The depth estimation capabilities of DINOv2 are useful for solving many problems. For instance, consider a scenario where you want to understand how close a forklift is to a parking dock. You could position a camera on the dock and use DINOv2 to estimate how close the forklift is to the dock. This could then be added to an alarm to notify someone that they are about to get too close to the end of the parking dock and hit a wall.
DINOv2 is capable of segmenting objects in an image. Meta Research evaluated DINOv2 against the ADE20K and Cityscapes benchmarks and achieved “competitive results” without any fine-tuning when compared to other relevant models, according to the instance segmentation example in the model playground. There is no official image segmentation head that accompanies the repository.
Such code would need to be written manually in order to use DINOv2 for segmentation tasks.
DINOv2 is suitable for use in image classification tasks. According to Meta Research, the performance of DINOv2 is “competitive or better than the performance of text-image models such as CLIP and OpenCLIP on a wide array of tasks”.
For instance, consider a scenario where you want to classify images of vehicles on a construction site. You could use DINOv2 to classify vehicles into specified classes using a nearest neighbor approach or linear classification.
With that said, a custom classifier head is needed to work with the DINOv2 embeddings.
DINOv2 can be used as part of an image information retrieval system that accepts images and returns related images. To do so, one would embed all of the images in a dataset. For each search, the provided image would be embedded and then images with a high cosine similarity to the embedded query image would be returned.
In the Meta Research playground accompanying DINOv2, there is a system that retrieves images related to landmarks. This is used to find art pieces that are similar to an image.
You could build an image-to-image instance retrieval system using the out-of-the-box code for loading the model and encoding images using the model. Then, you could use a vector store like faiss to store embeddings for a repository of images and a distance measure such as cosine measure to find images related to another image. See our guide on using CLIP to build a semantic image search engine for an example use case of this type of functionality.
How to Get Started
The code behind the DINOv2 paper is available on GitHub. Four checkpoints accompany the code, ranging in size from 84 MB for the smallest model to 4.2 GB for the largest model. There are also training scripts that you can use to train the model on different datasets.
The DINOv2 repository is licensed under a Creative Commons Attribution-NonCommercial 4.0 International license.
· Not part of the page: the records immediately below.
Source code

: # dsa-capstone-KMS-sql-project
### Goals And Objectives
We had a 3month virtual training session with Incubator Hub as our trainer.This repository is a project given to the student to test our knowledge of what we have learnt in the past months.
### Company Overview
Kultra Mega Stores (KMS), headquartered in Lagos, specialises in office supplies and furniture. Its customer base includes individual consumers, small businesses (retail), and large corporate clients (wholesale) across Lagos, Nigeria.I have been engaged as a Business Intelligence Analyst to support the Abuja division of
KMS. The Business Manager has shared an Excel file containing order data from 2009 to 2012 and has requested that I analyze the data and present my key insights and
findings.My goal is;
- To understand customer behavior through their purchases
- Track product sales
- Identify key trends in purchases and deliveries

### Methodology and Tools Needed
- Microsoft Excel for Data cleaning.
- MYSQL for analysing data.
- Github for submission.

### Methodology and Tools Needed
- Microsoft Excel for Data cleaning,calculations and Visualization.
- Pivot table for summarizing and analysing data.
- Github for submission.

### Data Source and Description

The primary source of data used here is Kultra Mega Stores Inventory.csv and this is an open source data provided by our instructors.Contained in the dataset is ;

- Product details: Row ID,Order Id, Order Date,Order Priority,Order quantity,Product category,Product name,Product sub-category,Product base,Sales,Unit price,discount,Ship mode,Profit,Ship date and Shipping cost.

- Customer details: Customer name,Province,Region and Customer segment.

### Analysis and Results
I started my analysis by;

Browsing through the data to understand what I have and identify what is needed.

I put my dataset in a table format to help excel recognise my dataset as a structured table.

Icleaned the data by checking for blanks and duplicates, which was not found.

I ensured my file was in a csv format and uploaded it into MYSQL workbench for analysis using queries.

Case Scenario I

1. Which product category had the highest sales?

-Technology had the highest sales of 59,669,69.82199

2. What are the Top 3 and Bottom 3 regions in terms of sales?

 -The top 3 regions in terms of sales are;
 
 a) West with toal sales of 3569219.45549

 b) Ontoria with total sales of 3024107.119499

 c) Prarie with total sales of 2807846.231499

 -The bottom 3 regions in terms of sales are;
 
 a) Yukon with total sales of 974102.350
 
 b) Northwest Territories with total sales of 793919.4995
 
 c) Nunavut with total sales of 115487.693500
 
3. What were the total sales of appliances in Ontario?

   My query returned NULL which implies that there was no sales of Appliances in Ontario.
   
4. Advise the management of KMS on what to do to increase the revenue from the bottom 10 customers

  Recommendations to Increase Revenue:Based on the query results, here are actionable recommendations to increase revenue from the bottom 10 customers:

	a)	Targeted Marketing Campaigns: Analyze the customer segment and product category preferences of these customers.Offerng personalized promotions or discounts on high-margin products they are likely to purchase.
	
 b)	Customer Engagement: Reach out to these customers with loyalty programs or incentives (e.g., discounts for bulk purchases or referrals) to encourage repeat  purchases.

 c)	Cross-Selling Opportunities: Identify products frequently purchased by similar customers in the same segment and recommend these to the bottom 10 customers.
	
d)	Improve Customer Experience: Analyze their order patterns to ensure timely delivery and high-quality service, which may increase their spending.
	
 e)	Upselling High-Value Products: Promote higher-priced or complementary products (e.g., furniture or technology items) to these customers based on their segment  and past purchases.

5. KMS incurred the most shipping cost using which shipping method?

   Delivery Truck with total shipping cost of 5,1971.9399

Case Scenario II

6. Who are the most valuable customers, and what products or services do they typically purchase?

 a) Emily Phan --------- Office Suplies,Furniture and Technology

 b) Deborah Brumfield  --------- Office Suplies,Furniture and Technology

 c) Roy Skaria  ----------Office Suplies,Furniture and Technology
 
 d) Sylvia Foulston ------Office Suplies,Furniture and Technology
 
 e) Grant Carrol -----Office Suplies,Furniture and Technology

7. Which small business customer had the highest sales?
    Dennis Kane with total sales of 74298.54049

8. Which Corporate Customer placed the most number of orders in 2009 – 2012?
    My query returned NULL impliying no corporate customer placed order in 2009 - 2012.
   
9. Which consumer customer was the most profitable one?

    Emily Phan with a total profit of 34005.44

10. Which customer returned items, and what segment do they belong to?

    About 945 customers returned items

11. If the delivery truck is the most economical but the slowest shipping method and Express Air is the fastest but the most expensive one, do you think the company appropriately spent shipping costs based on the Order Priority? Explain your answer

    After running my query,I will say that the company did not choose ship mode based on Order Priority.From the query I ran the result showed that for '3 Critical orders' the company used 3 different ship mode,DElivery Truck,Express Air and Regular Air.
DINOv2 is a new training method for computer vision models, leveraging self-supervised learning to allow for a model training process that does not require labels. DINOv2 learns directly from images without text pairs, allowing the model to learn more information about the input image that can be used for various tasks.
The DINOv2 method was used by Meta Research to train a model capable of depth estimation, classification, instance retrieval, and semantic segmentation. Pre-trained checkpoints are available for use with the model so you can build your own applications leveraging DINOv2.
Frequently Asked Questions
What task types does DINOv2 support out of the box?
DINOv2 has a Vision Transformer (ViT) head that you can use to compute embeddings out of the box for image-to-image retrieval and classification tasks. Meta Research has not released segmentation and depth estimation heads, which means you need to write these components yourself to use DINOv2 for those tasks.
What size are the DINOv2 weights?
The pre-trained DINOv2 weights range from 84.2 MB for the smallest model to 4.2 GB for the largest model.